TASK INSTRUCTIONS.
Turn every line of the listing below into a JSON list of strings, one string per line, skipping blank lines and leaving out the pictures.

RECORDED INFORMATION.
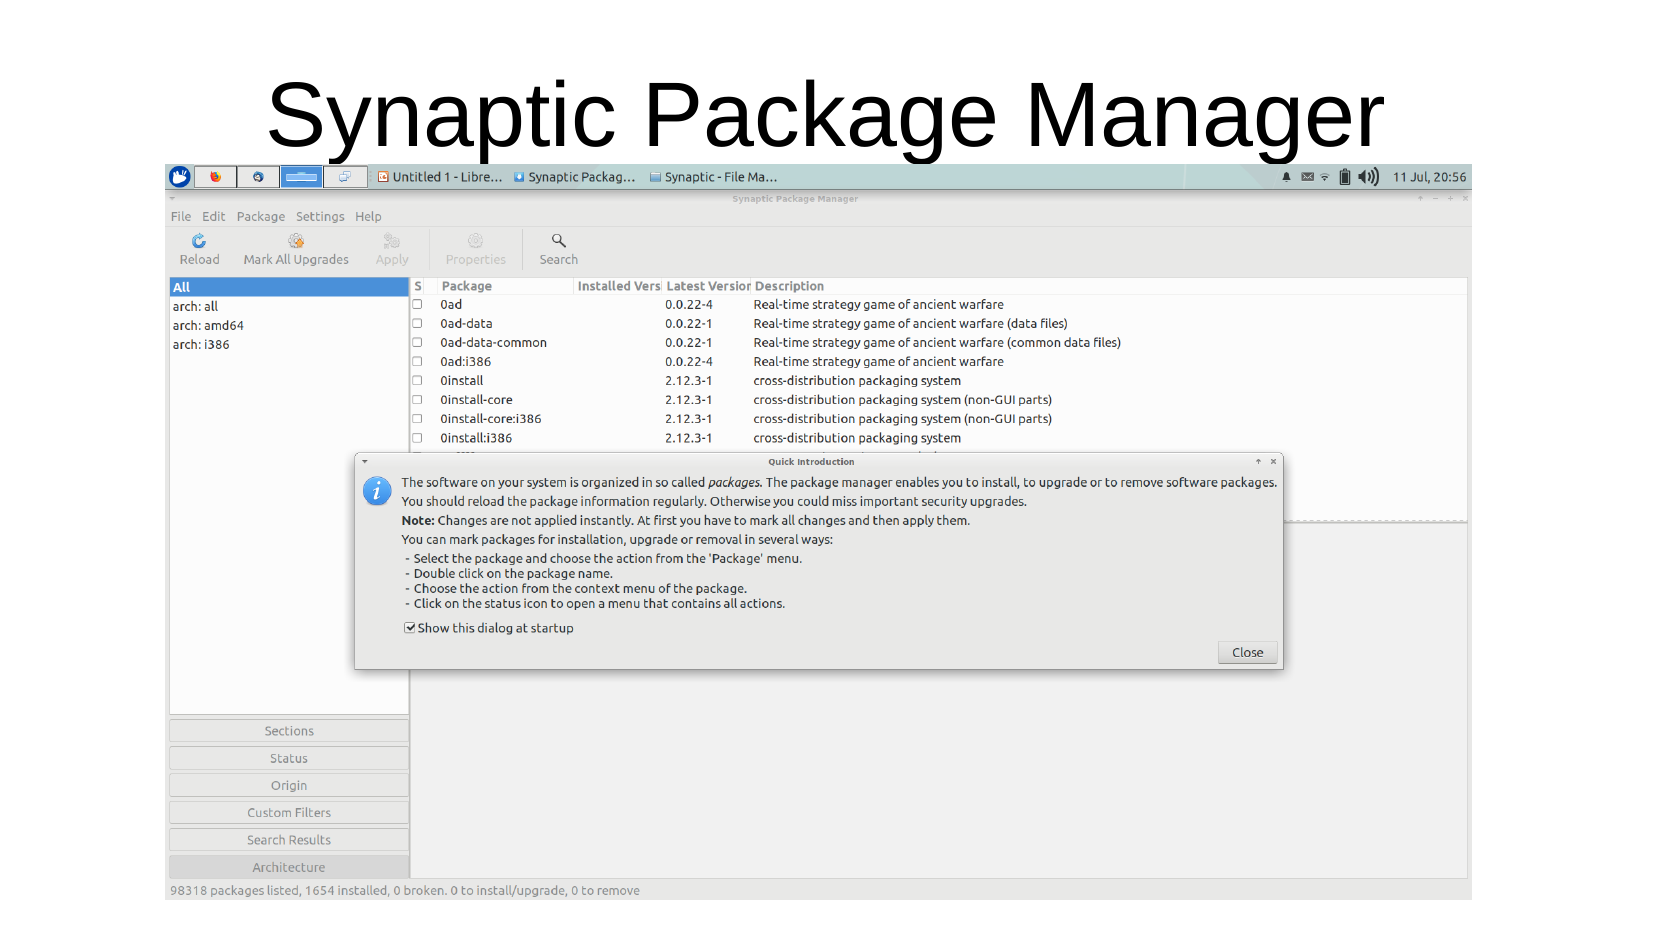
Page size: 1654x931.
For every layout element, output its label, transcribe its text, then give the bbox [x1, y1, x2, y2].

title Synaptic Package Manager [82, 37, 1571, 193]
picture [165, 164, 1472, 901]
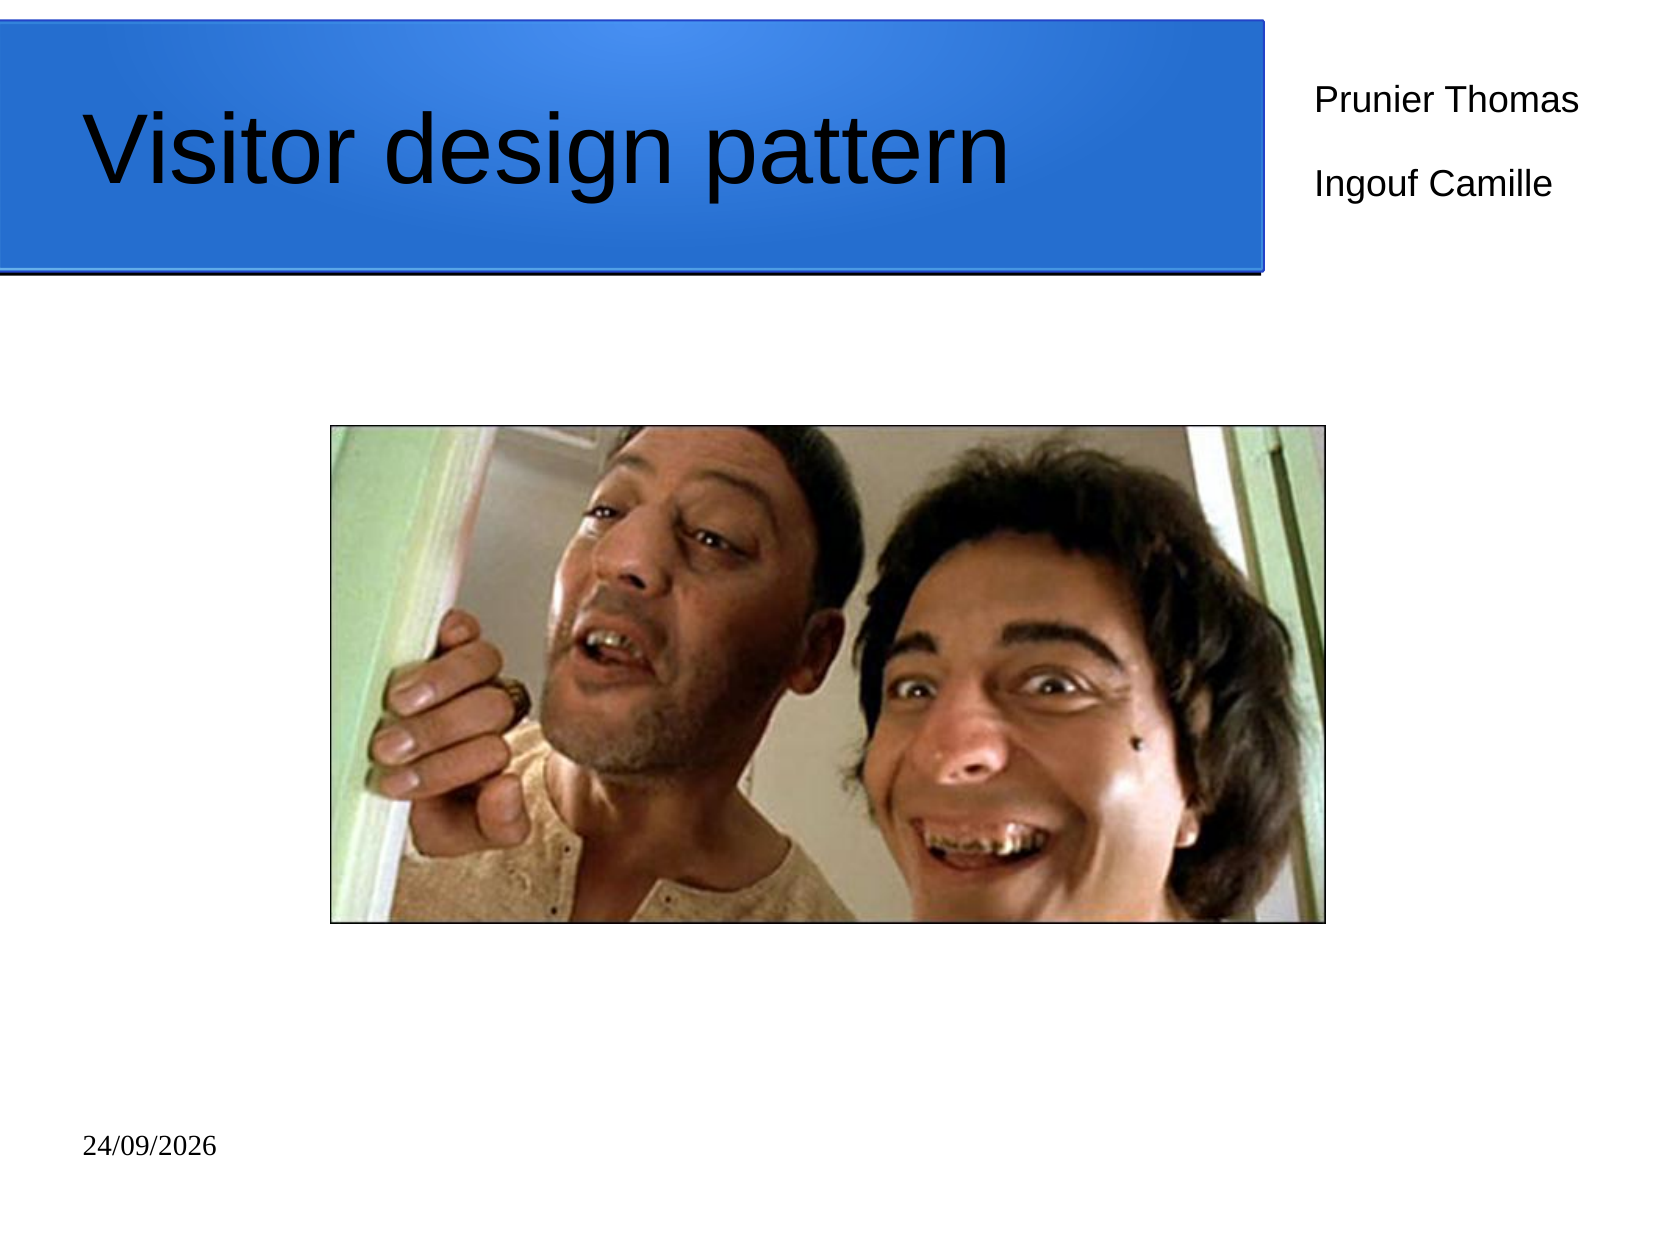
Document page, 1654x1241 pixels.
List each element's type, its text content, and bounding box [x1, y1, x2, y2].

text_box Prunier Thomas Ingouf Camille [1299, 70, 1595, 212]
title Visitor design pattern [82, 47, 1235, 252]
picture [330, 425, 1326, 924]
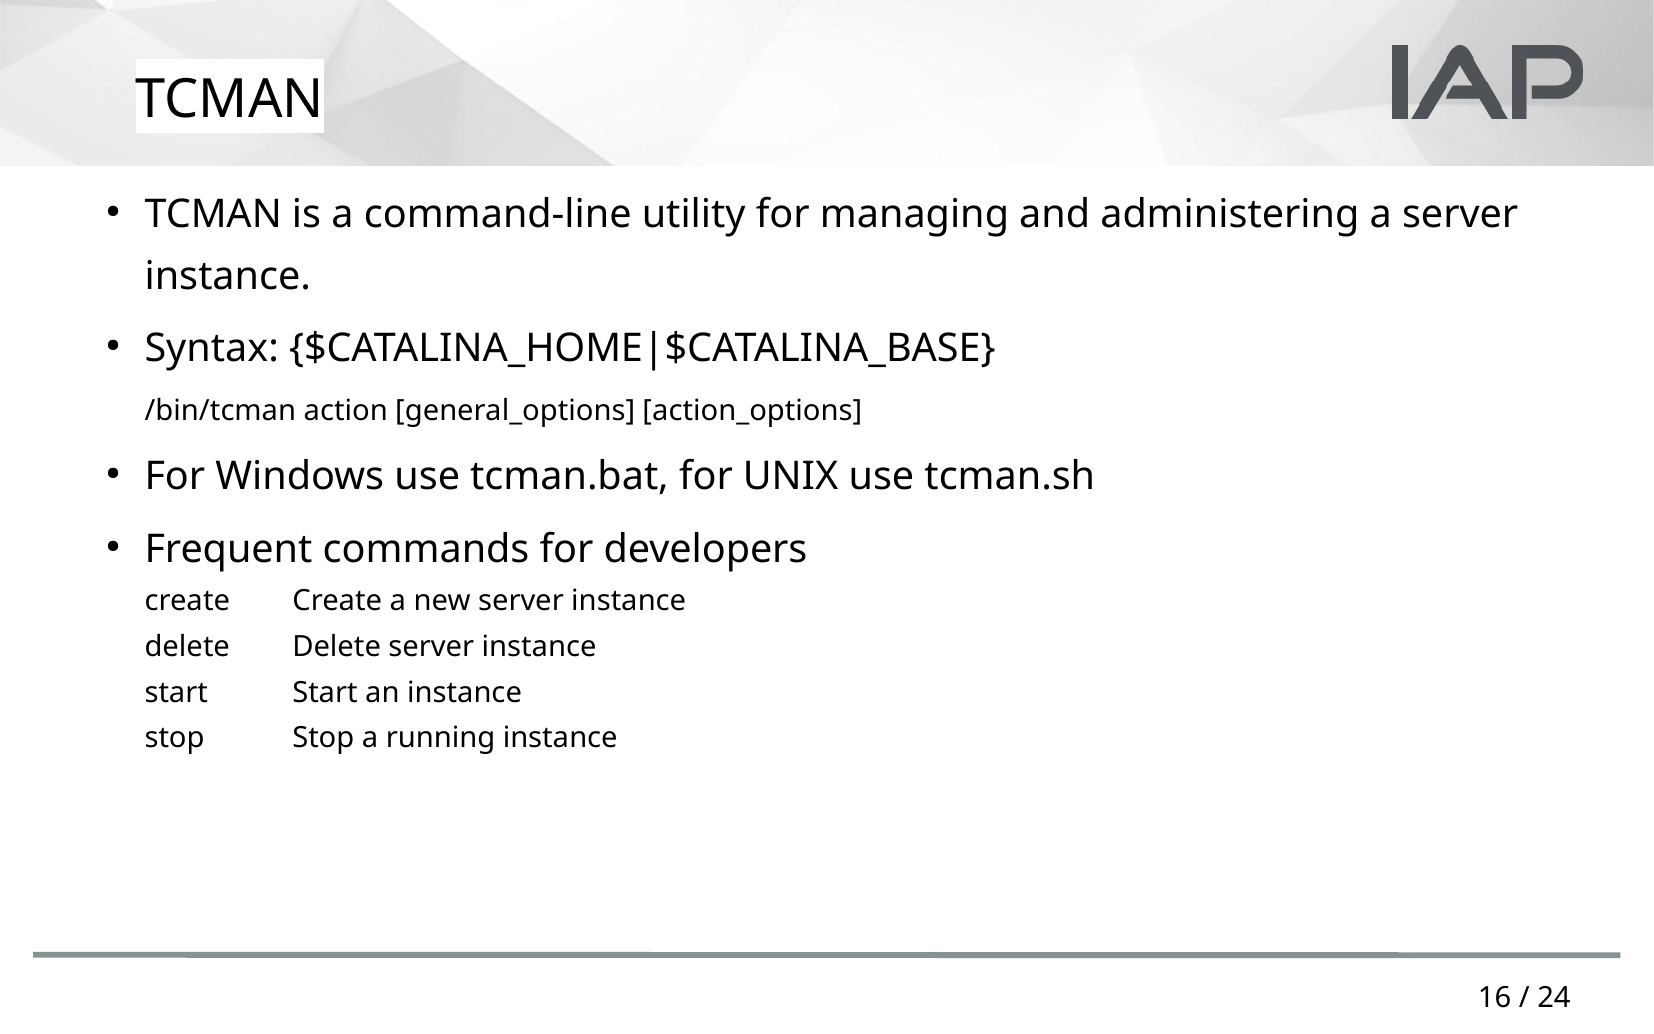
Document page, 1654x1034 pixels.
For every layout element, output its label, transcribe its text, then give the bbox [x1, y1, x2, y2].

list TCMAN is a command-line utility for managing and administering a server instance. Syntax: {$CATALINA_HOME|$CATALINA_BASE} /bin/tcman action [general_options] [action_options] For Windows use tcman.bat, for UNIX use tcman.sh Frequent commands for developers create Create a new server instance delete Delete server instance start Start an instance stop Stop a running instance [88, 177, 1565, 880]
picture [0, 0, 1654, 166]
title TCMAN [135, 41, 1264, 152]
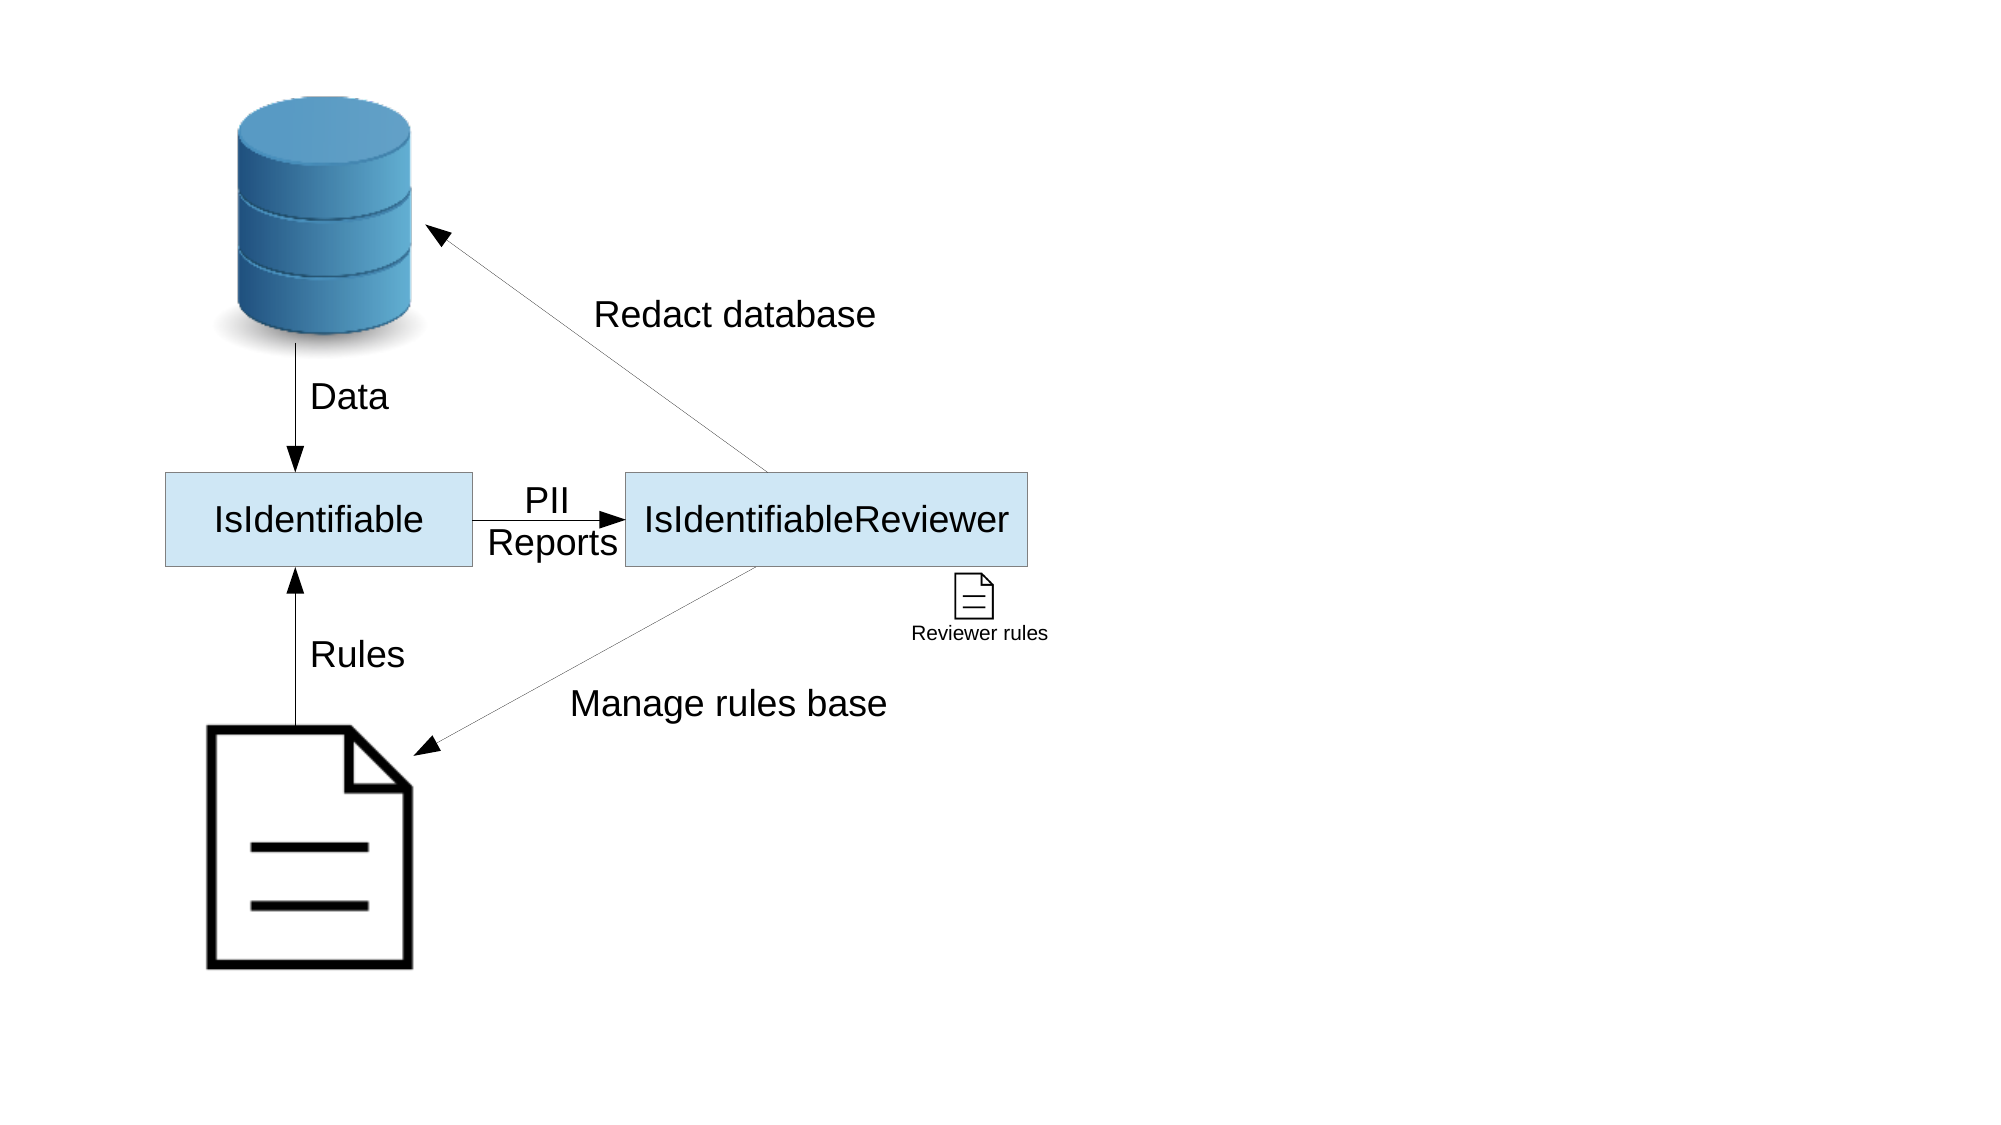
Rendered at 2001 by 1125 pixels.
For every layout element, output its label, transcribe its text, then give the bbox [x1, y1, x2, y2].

ANSWER IN FULL.
[
  "Page size: 1654x931.",
  "For every layout element, output its label, transcribe its text, then give the bbox [x1, y1, x2, y2].",
  "title Synaptic Package Manager [82, 37, 1571, 193]",
  "picture [165, 164, 1472, 901]",
  "Document page, 1654x1241 pixels.",
  "List each element's type, its text content, and bounding box [x1, y1, x2, y2].",
  "text_box Prunier Thomas Ingouf Camille [1299, 70, 1595, 212]",
  "title Visitor design pattern [82, 47, 1235, 252]",
  "picture [330, 425, 1326, 924]",
  "Document page, 1654x1034 pixels.",
  "For every layout element, output its label, transcribe its text, then give the bbox [x1, y1, x2, y2].",
  "list TCMAN is a command-line utility for managing and administering a server instance. Syntax: {$CATALINA_HOME|$CATALINA_BASE} /bin/tcman action [general_options] [action_options] For Windows use tcman.bat, for UNIX use tcman.sh Frequent commands for developers create Create a new server instance delete Delete server instance start Start an instance stop Stop a running instance [88, 177, 1565, 880]",
  "picture [0, 0, 1654, 166]",
  "title TCMAN [135, 41, 1264, 152]",
  "Rendered at 2001 by 1125 pixels.",
  "For every layout element, output its label, transcribe its text, then give the bbox [x1, y1, x2, y2]."
]